● What the exercise asks:
The entire set of lines below should be copied exactly.

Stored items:
▬▬▬▬▬▬▬▬▬▬

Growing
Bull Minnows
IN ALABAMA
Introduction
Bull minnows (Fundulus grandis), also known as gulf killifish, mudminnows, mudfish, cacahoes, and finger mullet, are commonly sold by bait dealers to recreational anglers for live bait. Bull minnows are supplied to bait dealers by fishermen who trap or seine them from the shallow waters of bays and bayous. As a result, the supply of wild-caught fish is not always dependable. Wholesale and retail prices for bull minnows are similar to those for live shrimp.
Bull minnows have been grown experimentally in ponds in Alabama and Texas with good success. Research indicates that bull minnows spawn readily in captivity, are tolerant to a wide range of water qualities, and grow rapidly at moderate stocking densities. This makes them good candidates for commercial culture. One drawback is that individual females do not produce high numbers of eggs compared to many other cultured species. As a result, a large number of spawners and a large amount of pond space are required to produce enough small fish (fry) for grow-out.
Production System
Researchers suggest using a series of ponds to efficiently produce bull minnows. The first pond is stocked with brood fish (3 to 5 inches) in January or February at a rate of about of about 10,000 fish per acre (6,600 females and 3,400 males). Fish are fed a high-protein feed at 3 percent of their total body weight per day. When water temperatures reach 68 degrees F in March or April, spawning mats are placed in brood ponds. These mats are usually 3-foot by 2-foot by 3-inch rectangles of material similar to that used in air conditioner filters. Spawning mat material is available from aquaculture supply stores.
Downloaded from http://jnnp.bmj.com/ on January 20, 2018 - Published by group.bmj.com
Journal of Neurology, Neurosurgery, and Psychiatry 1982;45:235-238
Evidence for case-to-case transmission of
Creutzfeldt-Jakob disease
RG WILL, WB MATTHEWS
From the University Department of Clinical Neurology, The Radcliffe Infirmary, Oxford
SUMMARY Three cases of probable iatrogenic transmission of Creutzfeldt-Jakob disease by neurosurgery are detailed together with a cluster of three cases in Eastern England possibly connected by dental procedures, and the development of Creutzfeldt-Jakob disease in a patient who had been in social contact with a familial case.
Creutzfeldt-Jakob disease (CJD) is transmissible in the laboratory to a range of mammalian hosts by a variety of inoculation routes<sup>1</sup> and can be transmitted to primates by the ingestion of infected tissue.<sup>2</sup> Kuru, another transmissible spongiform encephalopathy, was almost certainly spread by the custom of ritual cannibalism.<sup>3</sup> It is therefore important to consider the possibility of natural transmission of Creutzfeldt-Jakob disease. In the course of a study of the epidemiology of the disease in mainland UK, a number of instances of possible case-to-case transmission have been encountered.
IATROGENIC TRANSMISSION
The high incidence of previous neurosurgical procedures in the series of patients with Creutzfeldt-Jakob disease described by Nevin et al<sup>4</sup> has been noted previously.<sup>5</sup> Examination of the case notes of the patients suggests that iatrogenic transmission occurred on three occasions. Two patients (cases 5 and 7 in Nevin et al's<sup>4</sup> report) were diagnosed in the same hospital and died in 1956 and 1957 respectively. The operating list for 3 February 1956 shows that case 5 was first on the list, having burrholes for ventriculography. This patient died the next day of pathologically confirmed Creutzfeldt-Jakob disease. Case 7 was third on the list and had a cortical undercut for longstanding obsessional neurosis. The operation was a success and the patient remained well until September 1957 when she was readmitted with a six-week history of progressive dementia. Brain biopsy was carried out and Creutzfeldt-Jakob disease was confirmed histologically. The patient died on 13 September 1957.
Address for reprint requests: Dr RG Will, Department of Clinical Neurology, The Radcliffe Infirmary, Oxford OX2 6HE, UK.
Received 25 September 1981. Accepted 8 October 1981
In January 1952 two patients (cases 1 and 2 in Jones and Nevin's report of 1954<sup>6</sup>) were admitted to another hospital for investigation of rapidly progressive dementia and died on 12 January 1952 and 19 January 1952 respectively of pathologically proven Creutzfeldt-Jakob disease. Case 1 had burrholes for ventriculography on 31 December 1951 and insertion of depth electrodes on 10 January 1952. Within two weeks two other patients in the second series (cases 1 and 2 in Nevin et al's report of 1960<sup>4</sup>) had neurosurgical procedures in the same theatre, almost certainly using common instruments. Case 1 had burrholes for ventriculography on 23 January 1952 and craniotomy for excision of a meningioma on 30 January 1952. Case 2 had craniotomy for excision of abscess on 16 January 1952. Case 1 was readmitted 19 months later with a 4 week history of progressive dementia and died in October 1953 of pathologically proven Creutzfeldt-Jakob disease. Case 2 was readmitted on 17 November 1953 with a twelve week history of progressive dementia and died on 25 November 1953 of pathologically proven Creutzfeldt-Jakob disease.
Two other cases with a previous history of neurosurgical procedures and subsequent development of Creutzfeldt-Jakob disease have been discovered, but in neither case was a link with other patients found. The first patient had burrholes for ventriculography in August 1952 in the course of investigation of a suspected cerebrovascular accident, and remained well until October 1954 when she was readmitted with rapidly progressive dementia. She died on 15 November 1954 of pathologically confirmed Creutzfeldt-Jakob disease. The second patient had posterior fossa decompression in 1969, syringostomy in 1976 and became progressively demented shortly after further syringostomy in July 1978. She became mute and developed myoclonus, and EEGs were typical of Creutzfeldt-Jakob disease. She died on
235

▬▬▬▬▬▬▬▬▬▬

● Response area:
Growing
Bull Minnows
IN ALABAMA
Introduction
Bull minnows (Fundulus grandis), also known as gulf killifish, mudminnows, mudfish, cacahoes, and finger mullet, are commonly sold by bait dealers to recreational anglers for live bait. Bull minnows are supplied to bait dealers by fishermen who trap or seine them from the shallow waters of bays and bayous. As a result, the supply of wild-caught fish is not always dependable. Wholesale and retail prices for bull minnows are similar to those for live shrimp.
Bull minnows have been grown experimentally in ponds in Alabama and Texas with good success. Research indicates that bull minnows spawn readily in captivity, are tolerant to a wide range of water qualities, and grow rapidly at moderate stocking densities. This makes them good candidates for commercial culture. One drawback is that individual females do not produce high numbers of eggs compared to many other cultured species. As a result, a large number of spawners and a large amount of pond space are required to produce enough small fish (fry) for grow-out.
Production System
Researchers suggest using a series of ponds to efficiently produce bull minnows. The first pond is stocked with brood fish (3 to 5 inches) in January or February at a rate of about of about 10,000 fish per acre (6,600 females and 3,400 males). Fish are fed a high-protein feed at 3 percent of their total body weight per day. When water temperatures reach 68 degrees F in March or April, spawning mats are placed in brood ponds. These mats are usually 3-foot by 2-foot by 3-inch rectangles of material similar to that used in air conditioner filters. Spawning mat material is available from aquaculture supply stores.
Downloaded from http://jnnp.bmj.com/ on January 20, 2018 - Published by group.bmj.com
Journal of Neurology, Neurosurgery, and Psychiatry 1982;45:235-238
Evidence for case-to-case transmission of
Creutzfeldt-Jakob disease
RG WILL, WB MATTHEWS
From the University Department of Clinical Neurology, The Radcliffe Infirmary, Oxford
SUMMARY Three cases of probable iatrogenic transmission of Creutzfeldt-Jakob disease by neurosurgery are detailed together with a cluster of three cases in Eastern England possibly connected by dental procedures, and the development of Creutzfeldt-Jakob disease in a patient who had been in social contact with a familial case.
Creutzfeldt-Jakob disease (CJD) is transmissible in the laboratory to a range of mammalian hosts by a variety of inoculation routes<sup>1</sup> and can be transmitted to primates by the ingestion of infected tissue.<sup>2</sup> Kuru, another transmissible spongiform encephalopathy, was almost certainly spread by the custom of ritual cannibalism.<sup>3</sup> It is therefore important to consider the possibility of natural transmission of Creutzfeldt-Jakob disease. In the course of a study of the epidemiology of the disease in mainland UK, a number of instances of possible case-to-case transmission have been encountered.
IATROGENIC TRANSMISSION
The high incidence of previous neurosurgical procedures in the series of patients with Creutzfeldt-Jakob disease described by Nevin et al<sup>4</sup> has been noted previously.<sup>5</sup> Examination of the case notes of the patients suggests that iatrogenic transmission occurred on three occasions. Two patients (cases 5 and 7 in Nevin et al's<sup>4</sup> report) were diagnosed in the same hospital and died in 1956 and 1957 respectively. The operating list for 3 February 1956 shows that case 5 was first on the list, having burrholes for ventriculography. This patient died the next day of pathologically confirmed Creutzfeldt-Jakob disease. Case 7 was third on the list and had a cortical undercut for longstanding obsessional neurosis. The operation was a success and the patient remained well until September 1957 when she was readmitted with a six-week history of progressive dementia. Brain biopsy was carried out and Creutzfeldt-Jakob disease was confirmed histologically. The patient died on 13 September 1957.
Address for reprint requests: Dr RG Will, Department of Clinical Neurology, The Radcliffe Infirmary, Oxford OX2 6HE, UK.
Received 25 September 1981. Accepted 8 October 1981
In January 1952 two patients (cases 1 and 2 in Jones and Nevin's report of 1954<sup>6</sup>) were admitted to another hospital for investigation of rapidly progressive dementia and died on 12 January 1952 and 19 January 1952 respectively of pathologically proven Creutzfeldt-Jakob disease. Case 1 had burrholes for ventriculography on 31 December 1951 and insertion of depth electrodes on 10 January 1952. Within two weeks two other patients in the second series (cases 1 and 2 in Nevin et al's report of 1960<sup>4</sup>) had neurosurgical procedures in the same theatre, almost certainly using common instruments. Case 1 had burrholes for ventriculography on 23 January 1952 and craniotomy for excision of a meningioma on 30 January 1952. Case 2 had craniotomy for excision of abscess on 16 January 1952. Case 1 was readmitted 19 months later with a 4 week history of progressive dementia and died in October 1953 of pathologically proven Creutzfeldt-Jakob disease. Case 2 was readmitted on 17 November 1953 with a twelve week history of progressive dementia and died on 25 November 1953 of pathologically proven Creutzfeldt-Jakob disease.
Two other cases with a previous history of neurosurgical procedures and subsequent development of Creutzfeldt-Jakob disease have been discovered, but in neither case was a link with other patients found. The first patient had burrholes for ventriculography in August 1952 in the course of investigation of a suspected cerebrovascular accident, and remained well until October 1954 when she was readmitted with rapidly progressive dementia. She died on 15 November 1954 of pathologically confirmed Creutzfeldt-Jakob disease. The second patient had posterior fossa decompression in 1969, syringostomy in 1976 and became progressively demented shortly after further syringostomy in July 1978. She became mute and developed myoclonus, and EEGs were typical of Creutzfeldt-Jakob disease. She died on
235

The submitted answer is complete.